This Dino de Laurentiis production directed by Terence Young just about managed to beat The Godfather to the cinemas, but didn’t make much of a splash there; nor is it as well-remembered as even the least of Coppola’s gangster movie trilogy would eventually become.
Which certainly has a lot to do with how little this rates in any aspect compared to the Coppola film. Instead of turning the true crime plot about real life Mafia goon turned federal witness Joe Valachi (Charles Bronson) into an exploration of a man’s relationship to the criminal world he betrays, or even just an actual exploration of anything but the surface of that world, this just races through plot points probably taken from the book this is based on, hitting on anthropological bits of Mafia rituals, murders and Valachi’s love life (Jill Ireland inevitably makes her appearance there) in turn, but never stopping to connect any of this to become something you might want to call an actual narrative.
Watching this, it’s not difficult to imagine Martin Scorsese suffering through it as well, only to think he can certainly do this better by using actual themes and characters and even – gosh! – connecting those, while keeping to the life-long scope of the film, coming up with Goodfellas in the process, a film that’s directly comparable in its scope and basic set-up, but does everything right The Valachi Papers can’t even seem to imagine doing.

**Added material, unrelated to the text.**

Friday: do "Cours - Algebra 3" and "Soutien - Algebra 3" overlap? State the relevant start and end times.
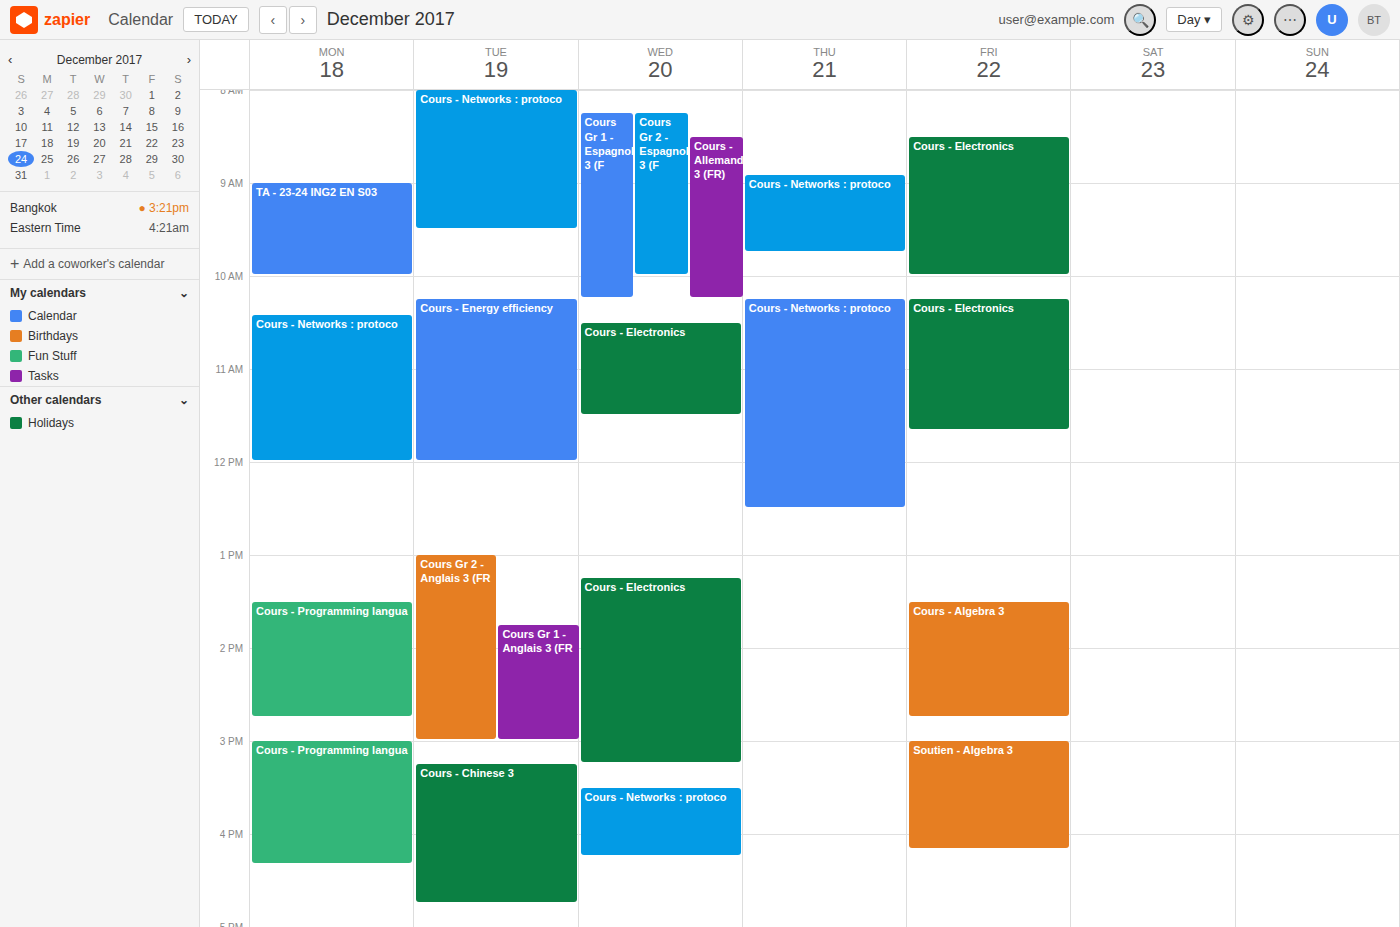
"Cours - Algebra 3" ends at 2:45 PM and "Soutien - Algebra 3" starts at 3:00 PM -- no overlap.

Despite the gritty visual quality native to movies made at this point in time, there’s a blandness to the film that’s more than just a little infuriating, a feeling as if nobody involved could actually be bothered to add any personality or depth to the proceedings. The sloppiness of the period parts – where no attempt seems to have been made to hide out of period background details to a degree even I noticed it – adds further to this air of a film that’s just not bothering. Which, as always, leaves the question why a viewer should.